In a previous study, Huang
et al. (2013) applied biological control methods to remove contaminants
in microalgae culture. Biological controls used are botanical pesticides,
including celangulin, toosedanin, matrine and azadirachtin. The results show
that botanical pesticides can be toxic to contaminants while having no effect
on photosynthesis or microalgae cell density. In addition, botanical pesticides
are known to have the ability to protect the photosynthetic performance of
microalgae and help repair cell damage (Zhang et al. 2020). One of the
potential local botanical pesticides used for the biological control of
contaminants in microalgae is neem extract. It has antibacterial, insecticidal,
antifungal (Kanwal et al. 2011; Khan et al. 2020) and larvicidal properties (Sianipar 2020). Neem extract is usually known by the trade name
neem oil, an extract from the seeds of the neem plant. This extract contains
active compounds, namely azadirachtin, nimbidin, nimbin, salanin, gedunin,
margolon, nimbolide, various antioxidant compounds (alkaloids, flavonoids,
carotenoids, triterpenoids, steroids) and phenolic compounds (Khan and Javaid 2021).

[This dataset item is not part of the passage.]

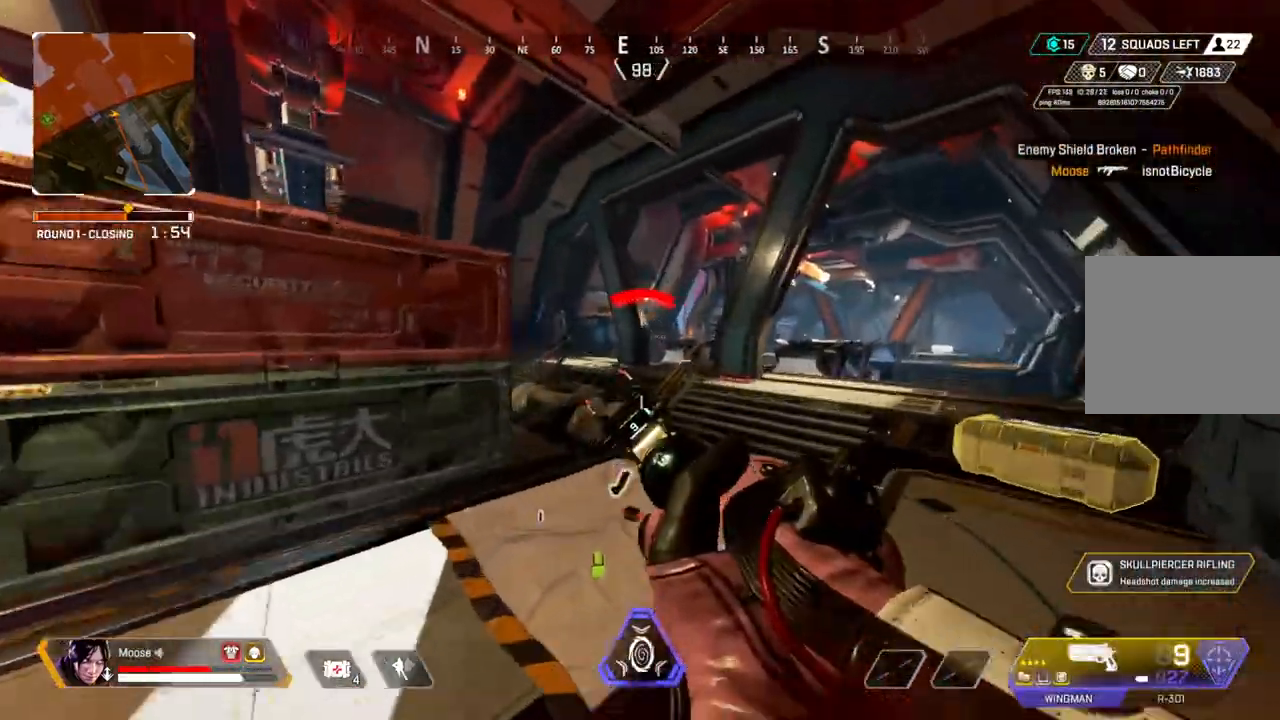
{"buttons": ["L2"], "left_stick": "right", "right_stick": "up-left", "events": [[17, "CIRCLE", "up"], [67, "L2", "down"], [250, "R2", "down"], [283, "right_stick", "left"], [367, "R2", "up"], [400, "right_stick", "center"], [467, "right_stick", "up-left"]]}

These active components kill pathogenic bacteria, both gram-negative and
gram-positive bacteria (Kanwal et al. 2011; Gosh et al. 2016). In
another experiment, it is stated that the compound Azadirachtin, the main
component of neem, is used to kill rotifers in microalgae culture along with
celangulin, toosendanin, and matrine. Observations were made gradually for
seven days. The results showed that azadirachtin can act as a biological
control on microalgae cultures, is environmentally friendly, and has an
affordable price. In addition, the wide distribution of its habitat makes it
easy to find anywhere (Huang et al. 2013). Neem plants have an even
habitat distribution, especially in Asia, Indonesia, Malaysia, and Thailand.
For example, it thrives and is abundant in East Lombok, Indonesia), it can also
grow in extreme environments, in this case, in low-nutrient environments and it
is resistant to physical disturbances and drought (Susila et al. 2014).
Therefore, this study aimed to obtain the right strategy to deal with contamination in A. platensis cultures by
combining pH and botanical pesticides and analyzing metabolite content, growth patterns and bacterial abundance. They are
combining environmental and
biological controls to optimize methods of dealing with contamination in A.
platensis cultures.
Materials and Methods
Experimental details and treatments
Experimental material: The culture of A. platensis was obtained
from the Jepara Brackish Water Aquaculture Center in Central Java, Indonesia. A.
platensis was grown to a density of 5 × 104 cells mL-1.
Treatments
A total of 370 mL of A. platensis was put into 1.85 liters of
the medium. The culture tanks used were sterilized using soap and rinsed with
clean water. A total of 1.85 L of water was put into the culture bath, and salt
(NaCl) was added. Water sterilization was using chlorine as much as 0.03 g L-1
for 24 h. Sterilization was carried out again by adding 0.02 g L-1
alum. After 24 h, A. platensis
was put into the medium, followed by the addition of nutrients according to the
composition in Table 1. The culture was carried out in a 5 L tank in an open
pond and aerated all the time until harvesting. The pH treatment was performed
following the administration of nutrients. The pH included pH 9, 10, 11, 12 and
13, according to the preliminary research that had been done before. In
addition, there were negative control (-) and positive control (+). Negative
control (-) samples were without pH adjustment and without adding neem extract, while the positive control (+) samples were
without pH adjustment and with the given neem extract. The pH was adjusted using sodium hydroxide (NaOH) and hydrochloric
acid (HCl). pH was measured using a pH meter and conditioning was observed for
seven days. The neem extract concentration used was 1 mg L-1 (Chia et al. 2016).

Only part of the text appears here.